Alcohol isn’t the only thing that impairs your driving ability. There are numerous medical conditions that can affect your driving judgement. These include vision problems, mental disorders, epilepsy as well as conditions that make one liable to sudden attacks of disabling giddiness or fainting.

In Singapore, if you are 65 years old and above, you need to be certified medically fit to drive before your licence can be renewed. If you have a medical condition or disability that may affect your driving ability, you must be certified fit to drive by a medical practitioner — regardless of whether you are above or below age 65. You may also be required to undergo further assessment by authorised driving testers.

If you don’t comply and you get into an accident, you will be charged with committing a negligent or rash act under the penal code. This means you could be arrested at the scene of the offence!

Are You Fit To Drive?

1. Can you see clearly?
The law requires that drivers must be able to read vehicle identification marks and distinguish the colours red, amber and green from a distance of 25m. Eye problems such as cataracts and macular degeneration may make it difficult to see road signs, pedestrians and objects on the road.

Cataract is the clouding of the eye’s natural lens, which causes blurred vision. It is the most common cause of vision loss in people over 40. Macular degeneration is a deterioration of the eye’s retina, which causes distortion in your central field of vision and makes objects appear less sharp and defined. It is one of the causes of vision loss in people aged over 60.

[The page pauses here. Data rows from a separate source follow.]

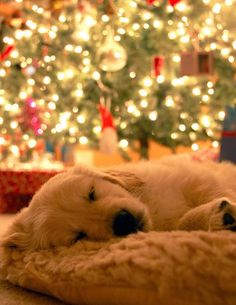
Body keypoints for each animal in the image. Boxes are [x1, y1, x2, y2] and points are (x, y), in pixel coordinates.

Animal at [1, 154, 236, 249]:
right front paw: (219, 217)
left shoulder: (196, 179)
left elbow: (210, 192)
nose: (123, 221)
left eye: (92, 193)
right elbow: (184, 222)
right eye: (78, 237)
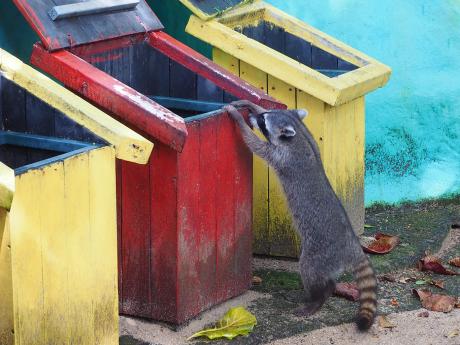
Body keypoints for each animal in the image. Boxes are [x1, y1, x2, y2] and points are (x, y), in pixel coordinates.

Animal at [224, 100, 378, 330]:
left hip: (320, 254)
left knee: (309, 269)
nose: (252, 118)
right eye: (264, 116)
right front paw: (249, 104)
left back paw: (318, 298)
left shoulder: (282, 155)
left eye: (263, 122)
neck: (297, 134)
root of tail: (351, 244)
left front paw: (238, 119)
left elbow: (255, 144)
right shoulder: (306, 131)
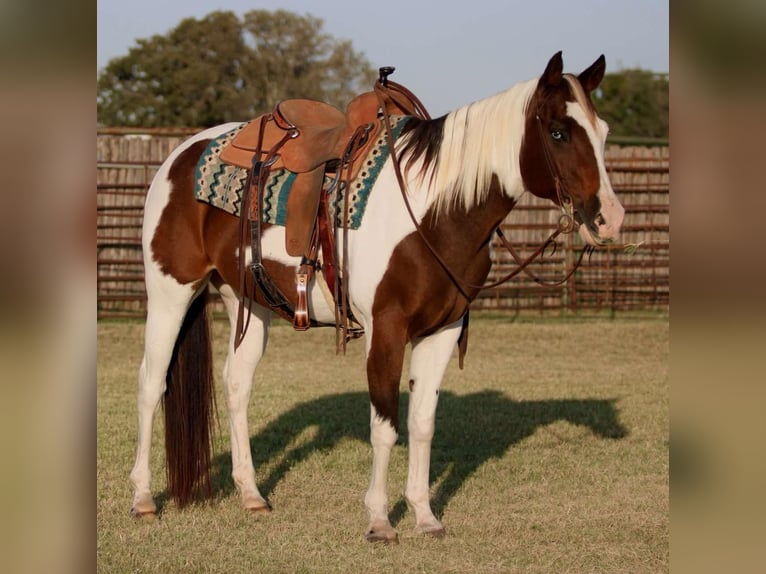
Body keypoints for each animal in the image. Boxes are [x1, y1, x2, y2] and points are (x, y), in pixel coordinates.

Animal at [129, 51, 625, 543]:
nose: (610, 218)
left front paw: (425, 516)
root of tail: (180, 155)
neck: (434, 212)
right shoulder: (385, 329)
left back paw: (251, 494)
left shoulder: (442, 331)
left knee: (237, 384)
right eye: (558, 132)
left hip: (245, 302)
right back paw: (144, 498)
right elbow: (385, 428)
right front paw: (380, 521)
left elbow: (422, 425)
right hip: (171, 292)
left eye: (603, 132)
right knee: (152, 384)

2. Can you react to situations swiftly?
Conditions such as dementia impair judgement, memory and decision-making skills, would berisky and dangerous for the driver as well as other road users.

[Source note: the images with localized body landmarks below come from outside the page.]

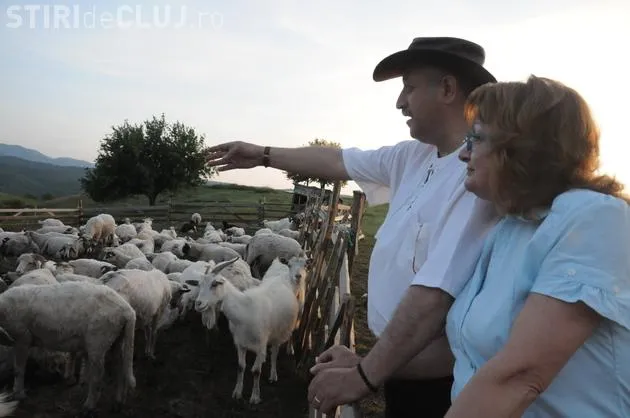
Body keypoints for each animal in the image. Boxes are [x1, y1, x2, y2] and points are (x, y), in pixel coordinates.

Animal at [0, 281, 136, 415]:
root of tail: (128, 311)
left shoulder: (22, 337)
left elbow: (18, 369)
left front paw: (18, 394)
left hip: (99, 338)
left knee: (98, 376)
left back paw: (89, 406)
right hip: (116, 338)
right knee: (120, 368)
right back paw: (117, 403)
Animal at [187, 255, 307, 404]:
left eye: (215, 284)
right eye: (199, 285)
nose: (198, 304)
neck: (245, 310)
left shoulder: (261, 344)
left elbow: (256, 371)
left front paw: (255, 397)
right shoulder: (240, 343)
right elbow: (241, 367)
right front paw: (237, 392)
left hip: (280, 330)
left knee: (275, 351)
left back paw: (273, 374)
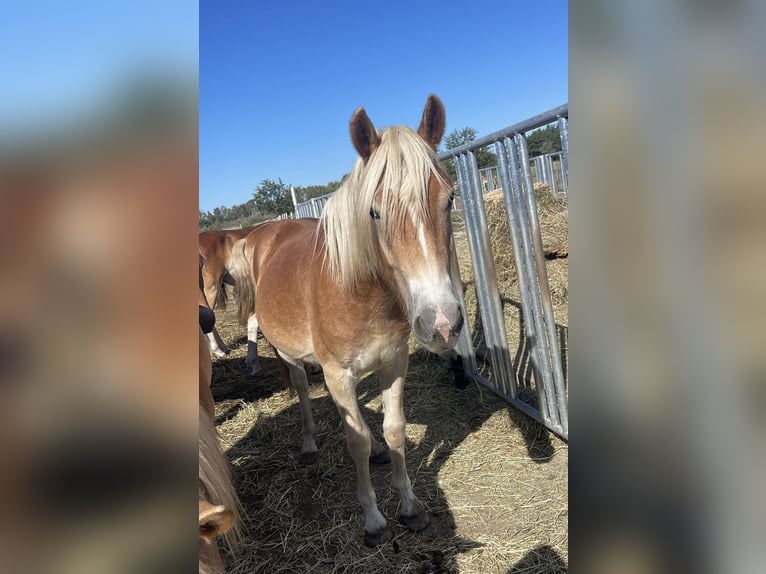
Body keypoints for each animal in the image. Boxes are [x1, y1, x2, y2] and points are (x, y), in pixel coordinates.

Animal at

3. Are you in total control?
If you suffer from epilepsy, you are prone to seizures. This neurological disorder may have been present since birth or developed after a brain injury or stroke. Driving with uncontrolled epilepsy is extremely risky as seizures may result in temporary loss of awareness or consciousness.

Similarly, drivers with diabetes whorequire treatment with insulin need to be aware of the onset of hypoglycaemia. Low blood sugar can result in sudden attacks of giddiness or fainting, which could put the driver and other road users at risk. Diabetic patients must also commit to regular eye checks as they are at risk of suffering from diabetic retinopathy, which impairs their eyesight.

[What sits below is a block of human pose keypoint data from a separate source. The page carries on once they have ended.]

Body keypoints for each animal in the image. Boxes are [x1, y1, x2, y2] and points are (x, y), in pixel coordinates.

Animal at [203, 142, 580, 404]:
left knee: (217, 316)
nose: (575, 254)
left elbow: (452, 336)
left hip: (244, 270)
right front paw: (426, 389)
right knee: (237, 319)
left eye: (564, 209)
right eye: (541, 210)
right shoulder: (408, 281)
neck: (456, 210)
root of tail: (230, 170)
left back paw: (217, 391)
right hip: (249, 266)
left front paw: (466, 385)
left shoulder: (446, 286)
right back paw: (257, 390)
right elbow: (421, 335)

4. Do you know your mind and body?
Potentially disabling diseases such as heart conditions, vertigo, psychiatric disorders, multiple sclerosis, Parkinson’s disease, and musculoskeletal disorders can severely compromise your judgement and ability to react. Regular health checks should give you a good assessment of your mental and physical fitness. Being prepared allows you to take precautions and judge your fitness to drive.

Be Fit For Driving Again

Being diagnosed with a medical condition does not necessarily mean you must give up driving. You can learn or return to driving through programmes offered by the occupational therapy divisions of Tan Tock Seng Hospital (TTSH) and JurongHealth.  These programmes are designed to assess your ability to return to driving safely. You can get advice to modify your vehicle or attend driving rehabilitation lessons to return to driving safely. The programmes are suitable for those with physical conditions such as limb weakness; cognitive impairments from brain injury, dementia and stroke; as well as congenital and childhood illnesses such as cerebral palsy and polio.